-- WHAT TO WORK ON --
Express part of the material below as a Markdown table with two columns, Row and Line. Start at the line that contains "Field: Systolic pressure, in", stop after the line that contains "Recorded value: g 1813", number each line, skip blank lines, and leave the pictures out.

-- DATASET EXTRACT --
↓↓↓
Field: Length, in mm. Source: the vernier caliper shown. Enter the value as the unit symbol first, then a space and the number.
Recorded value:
↑↑↑
↓↓↓
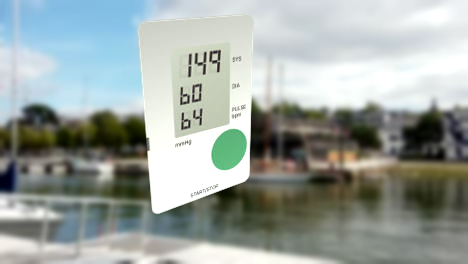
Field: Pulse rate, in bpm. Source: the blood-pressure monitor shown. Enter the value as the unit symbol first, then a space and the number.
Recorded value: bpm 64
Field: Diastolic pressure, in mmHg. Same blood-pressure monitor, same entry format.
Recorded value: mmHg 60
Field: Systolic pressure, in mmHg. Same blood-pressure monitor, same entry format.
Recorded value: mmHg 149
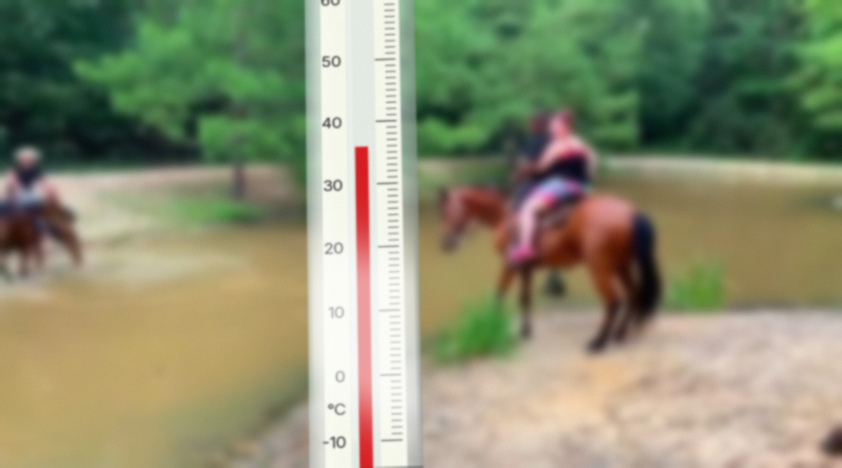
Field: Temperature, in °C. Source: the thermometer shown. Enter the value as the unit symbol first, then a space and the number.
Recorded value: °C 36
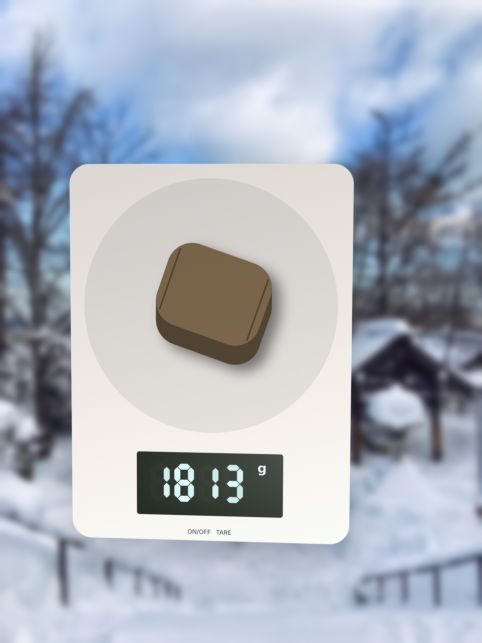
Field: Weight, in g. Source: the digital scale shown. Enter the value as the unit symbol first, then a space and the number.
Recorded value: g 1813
↑↑↑
-- SOLUTION FOR THIS TASK --
| Row | Line |
|---|---|
| 1 | Field: Systolic pressure, in mmHg. Same blood-pressure monitor, same entry format. |
| 2 | Recorded value: mmHg 149 |
| 3 | Field: Temperature, in °C. Source: the thermometer shown. Enter the value as the unit symbol first, then a space and the number. |
| 4 | Recorded value: °C 36 |
| 5 | Field: Weight, in g. Source: the digital scale shown. Enter the value as the unit symbol first, then a space and the number. |
| 6 | Recorded value: g 1813 |